■ Excerpt:
□ □ □ □

(Editor’s note: This is the first in a new epicurean series in which we will be featuring our epicurean blogger and local food expert Amy Huggins Gaw.)
If you were asked to pass the shaker of bleached sodium, refined sugar and E-554, what would you do? Would you know to reach for the table salt? Chances are the salt in your shaker has been mined from an underground cave, heavily processed to remove metals and debris, bleached to pearly whiteness and then tossed with a pinch of sweetener and a healthy dose of sodium aluminosilicate, or anti-caking agent E-554 for short.
If you have a pinch pot of sea salt, pass that instead. There are notable distinctions between freshly harvested sea salt and mined-from-the-earth salt and the main difference occurs during the processing. When naturally occurring, high-salinity water is evaporated and packaged as sea salt, nothing else is added and nothing is removed. You take home pure salt, lightly garnished with trace amounts of locally occurring minerals that our bodies need as much as the flakey crystals or crunchy rocks of sodium. We do not need sugar in our salt.
The texture of sea salt is quite distinct and usually not suitable for the shaker. Because no anti-caking agents have been added, sea salt is often a wet salt that can easily be dried (and redried) slowly in a low temperature oven. This can be helpful if you live in an area with high humidity and like to pinch the sea salt with your fingers to sprinkle on your food. Some sea salts have a long time to form before harvest and develop a hard, solid appearing structure and are available in rock form. These salts are best used with a grinder. Do take care to empty and clean them several times a year to prevent rust.

□ □ □ □

■ Raw data:
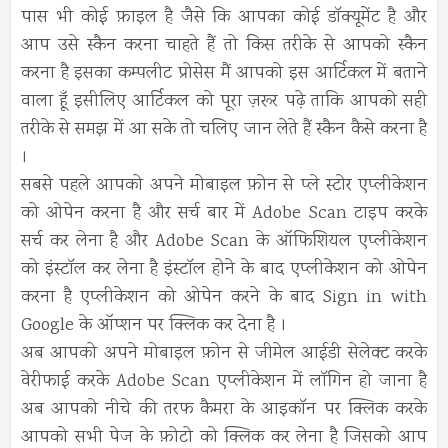
पास भी कोई फ़ाइल है जैसे कि आपका कोई डॉक्यूमेंट है और
आप उसे स्कैन करना चाहते हैं तो किस तरीके से आपको स्कैन
करना है इसका कम्पलीट प्रोसेस मैं आपको इस आर्टिकल में बताने
वाला हूँ इसीलिए आर्टिकल को पूरा ज़रूर पढ़े ताकि आपको सही
तरीके से समझ में आ सके तो चलिए जान लेते हैं स्कैन कैसे करना है
।
सबसे पहले आपको अपने मोबाइल फ़ोन से प्ले स्टोर एप्लीकेशन
को ओपेन करना है और सर्च बार में Adobe Scan टाइप करके
सर्च कर लेना है और Adobe Scan के ऑफिशियल एप्लीकेशन
को इंस्टॉल कर लेना है इंस्टॉल होने के बाद एप्लीकेशन को ओपेन
करना है एप्लीकेशन को ओपेन करने के बाद Sign in with
Google के ऑप्शन पर क्लिक कर देना है ।
अब आपको अपने मोबाइल फ़ोन से जीमेल आईडी सेलेक्ट करके
वेरीफाई करके Adobe Scan एप्लीकेशन में लॉगिन हो जाना है
अब आपको नीचे की तरफ कैमरा के आइकॉन पर क्लिक करके
आपको सभी पेज के फ़ोटो को क्लिक कर लेना है जिसको आप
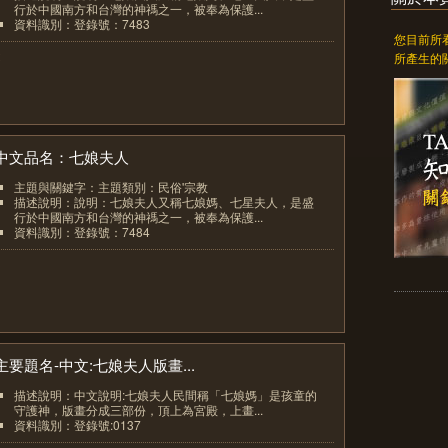
行於中國南方和台灣的神禡之一，被奉為保護...
資料識別：登錄號：7483
您目前所
2
所產生的
中文品名：七娘夫人
主題與關鍵字：主題類別：民俗'宗教
描述說明：說明：七娘夫人又稱七娘媽、七星夫人，是盛
行於中國南方和台灣的神禡之一，被奉為保護...
資料識別：登錄號：7484
3
主要題名-中文:七娘夫人版畫...
描述說明：中文說明:七娘夫人民間稱「七娘媽」是孩童的
守護神，版畫分成三部份，頂上為宮殿，上畫...
資料識別：登錄號:0137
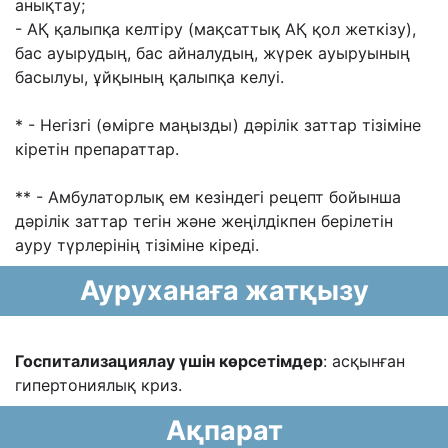
анықтау;
- АҚ қалыпқа келтіру (мақсаттық АҚ қол жеткізу),
бас ауырудың, бас айналудың, жүрек
ауыруының
басылуы, ұйқының қалыпқа келуі.
* - Негізгі (өмірге маңызды) дəрілік заттар тізіміне
кіретін препараттар.
** - Амбулаторлық ем кезіндегі рецепт бойынша
дəрілік заттар тегін жəне жеңілдікпен
берілетін
ауру түрлерінің тізіміне кіреді.
Ауруханаға жатқызу
Госпитализациялау үшін көрсетімдер
: асқынған
гипертониялық криз.
Ақпарат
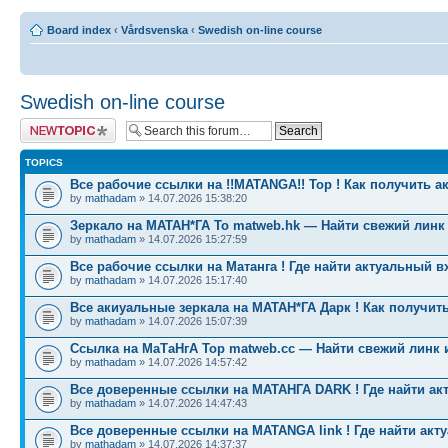
Board index
‹
Vårdsvenska
‹
Swedish on-line course
Swedish on-line course
Post a new topic
TOPICS
Все рабочие ссылки на !!MATANGA!! Тор ! Как получить а
by
mathadam
» 14.07.2026 15:38:20
Зеркало на МАТАН*ГА To matweb.hk — Найти свежий линк
by
mathadam
» 14.07.2026 15:27:59
Все рабочие ссылки на Матанга ! Где найти актуальный в
by
mathadam
» 14.07.2026 15:17:40
Все акиуальные зеркала на МАТАН*ГА Дарк ! Как получить
by
mathadam
» 14.07.2026 15:07:39
Ссылка на МаТаНгА Тор matweb.cc — Найти свежий линк 
by
mathadam
» 14.07.2026 14:57:42
Все доверенные ссылки на МАТАНГА DARK ! Где найти ак
by
mathadam
» 14.07.2026 14:47:43
Все доверенные ссылки на MATANGA link ! Где найти акт
by
mathadam
» 14.07.2026 14:37:37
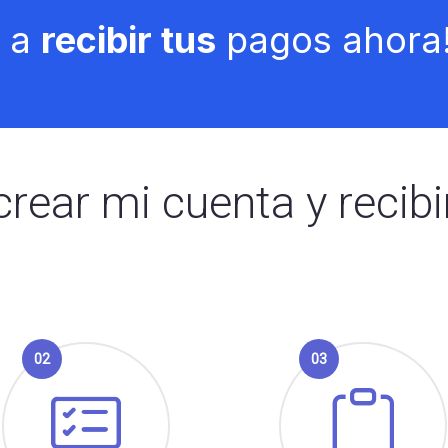
a a
recibir tus
pagos ahora
rear mi cuenta y recibi
02
03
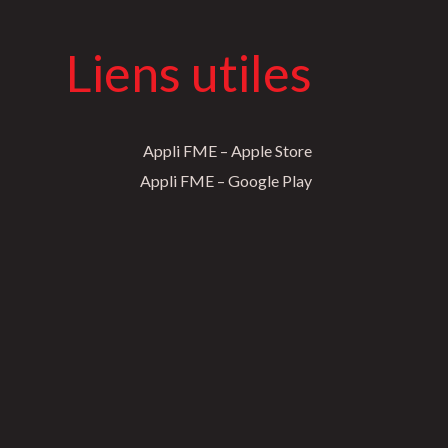
Liens utiles
Appli FME – Apple Store
Appli FME – Google Play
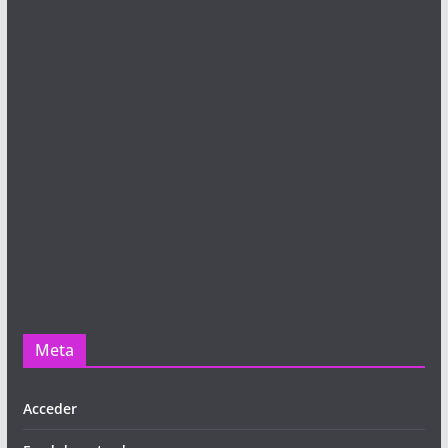
Meta
Acceder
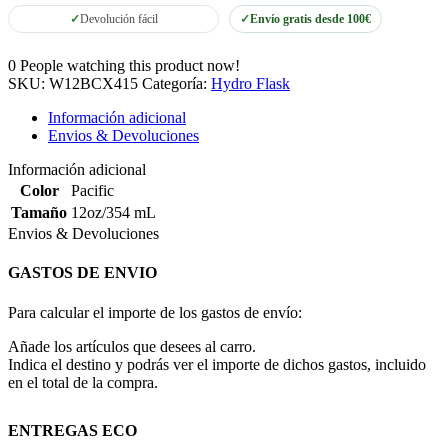
Devolución fácil
Envío gratis desde 100€
0
People watching this product now!
SKU:
W12BCX415
Categoría:
Hydro Flask
Información adicional
Envios & Devoluciones
Información adicional
Color
Pacific
Tamaño
12oz/354 mL
Envios & Devoluciones
GASTOS DE ENVIO
Para calcular el importe de los gastos de envío:
Añade los artículos que desees al carro.
Indica el destino y podrás ver el importe de dichos gastos, incluido
en el total de la compra.
ENTREGAS ECO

□ □ □ □

■ Required tasks:
1. In the sea salt article, what is E-554?
2. From the sea salt article, extract the stretch from "(Editor’s note: This" through "E-554 for short.".

■ Results by task:
1. Sodium aluminosilicate, an anti-caking agent.

2.
(Editor’s note: This is the first in a new epicurean series in which we will be featuring our epicurean blogger and local food expert Amy Huggins Gaw.)
If you were asked to pass the shaker of bleached sodium, refined sugar and E-554, what would you do? Would you know to reach for the table salt? Chances are the salt in your shaker has been mined from an underground cave, heavily processed to remove metals and debris, bleached to pearly whiteness and then tossed with a pinch of sweetener and a healthy dose of sodium aluminosilicate, or anti-caking agent E-554 for short.